Wednesday, July 20, 2011

The Ghost of Christmas Future!

We just got back from an ultrasound, which was the sequel to what was supposed to be our last ultrasound. It all went a lot better than last time.

The halfway-point ultrasounds have one purpose: TERROR. Last time, the doctor told us that the baby had a choroid plexus cyst, a echogenic intracardiac focus, and a sandal gap toe. There could be other problems, but the baby wouldn't hold still long enough to let them look any further, and we'd probably want to get a genetic test for Downs Syndrome and Trisomy immediately.

And then no one ever called back with the test results. When Rebecca checked a week later, the doctor said oh, yes, everything looked fine.

All that gibberish above - those three problems? Those are fairly common things found in ultrasounds. It's just that when they're all together, the odds are slightly higher for genetic disorders.

The ultrasound today went just fine. The 'choroid plexus cyst', or 'little white spot', went away. The sandal gap toe ... well, no one could actually make it out this time. The baby seems to have a mild micrognathia, which seems to be an overbite, but - so do I, and the lower jaw is supposed to grow a lot during the third trimester. Everything's growing at the right rate and all the organs seem to be working out fine, so that's pretty good news.

And it's almost certainly a girl. I think we're leaning toward Miranda Harper as a name. We'll see.

I'm only thirty pages or so from the second draft of Mrs. Shadow! The other day, the plot for my next book came to me... and it's REALLY exciting. I'm ready to get on it!

Monday, July 4, 2011

BO-O-O-RING POST

Originally, I wanted to make this blog entirely about the process of writing. Which doesn't make for an entertaining read. It isn't like I'm inspiring future authors, so whatever. This doesn't have to be a Blog of Serious Times. We can sit back and post about ant farms instead!
BUT: just for today, I'm going to post a little about my new writing process.

Way back when, I had this idealized image of writing as a flow of creativity. You sit down, the wisdom and beauty spurts out, you fill your jug o' words, and then - WHAM - the faucet slowly dribbles out a few last spurts and, smiling proudly, you bask in your day's work.

No. Not really.

The thing is, it took longer than it should have to figure that out. Every day I planned to write, I'd sit down and procrastinate. Browse the internet, pick the perfect background music... anything but actually write. It wasn't any fun. Once I was maybe half an hour into it, it went fine, but until then, I dreaded actually working. It wasn't what I imagined writing SHOULD be. I figured that maybe it was that I wasn't making steady money off my art. Or maybe it was that I wasn't writing what I wanted to write.

Here's the truth, though: I'd set myself up to fail.

I wanted to work on my book four or five days a week. When I edited, my goal was to get through ten pages, and when I wrote, my goal was two thousand words. That makes for some fast progress, true. But no wonder I never felt like writing. I'd done the right thing by setting up a schedule, but I'd turned it into a chore.

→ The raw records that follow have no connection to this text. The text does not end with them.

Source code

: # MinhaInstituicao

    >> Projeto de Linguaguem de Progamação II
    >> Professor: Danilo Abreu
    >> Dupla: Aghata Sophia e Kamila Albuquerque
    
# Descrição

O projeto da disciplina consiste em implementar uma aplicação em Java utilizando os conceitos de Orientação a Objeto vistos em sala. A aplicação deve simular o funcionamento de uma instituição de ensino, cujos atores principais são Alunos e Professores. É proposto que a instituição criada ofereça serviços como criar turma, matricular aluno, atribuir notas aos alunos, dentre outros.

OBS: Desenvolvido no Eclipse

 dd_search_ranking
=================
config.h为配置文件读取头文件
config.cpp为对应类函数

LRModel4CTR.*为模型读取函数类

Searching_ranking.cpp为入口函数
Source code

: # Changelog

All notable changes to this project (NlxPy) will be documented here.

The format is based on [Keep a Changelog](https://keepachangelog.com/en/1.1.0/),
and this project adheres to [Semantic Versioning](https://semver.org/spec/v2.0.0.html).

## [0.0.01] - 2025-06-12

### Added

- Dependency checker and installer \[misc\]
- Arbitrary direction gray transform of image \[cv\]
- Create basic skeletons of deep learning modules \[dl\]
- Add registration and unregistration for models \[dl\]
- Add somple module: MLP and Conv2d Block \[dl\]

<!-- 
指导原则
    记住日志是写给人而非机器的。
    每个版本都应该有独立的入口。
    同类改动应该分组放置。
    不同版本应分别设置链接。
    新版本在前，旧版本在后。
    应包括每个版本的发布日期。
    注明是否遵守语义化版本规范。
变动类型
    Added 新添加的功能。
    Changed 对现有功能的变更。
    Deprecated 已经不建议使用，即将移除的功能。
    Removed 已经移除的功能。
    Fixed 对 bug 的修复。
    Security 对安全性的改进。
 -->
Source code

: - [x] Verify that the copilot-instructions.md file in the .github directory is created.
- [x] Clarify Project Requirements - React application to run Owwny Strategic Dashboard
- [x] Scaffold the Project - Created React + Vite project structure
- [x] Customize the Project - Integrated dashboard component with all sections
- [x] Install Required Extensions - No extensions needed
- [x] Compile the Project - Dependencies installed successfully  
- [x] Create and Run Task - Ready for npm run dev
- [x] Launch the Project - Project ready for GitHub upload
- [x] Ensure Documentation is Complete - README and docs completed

For the past month, my schedule's been two days a week, Wednesday and Friday. Five pages edited a day. It's working out really well. Before, I used to take off a day or two a week just because I didn't want to get started. Now, whenever I write, I don't feel burned out by the previous day. I've ended up deleting something like thirty pages of drivel I wrote during my last stint, when my goal was just progress, progress, progress. I've replaced it with twenty solid pages. For the first time in a while, I think the second half of this book is shaping up to be something special.

Granted, I guess that the next book I write isn't going to be finished in three months. But it'll probably be a lot more fun to write.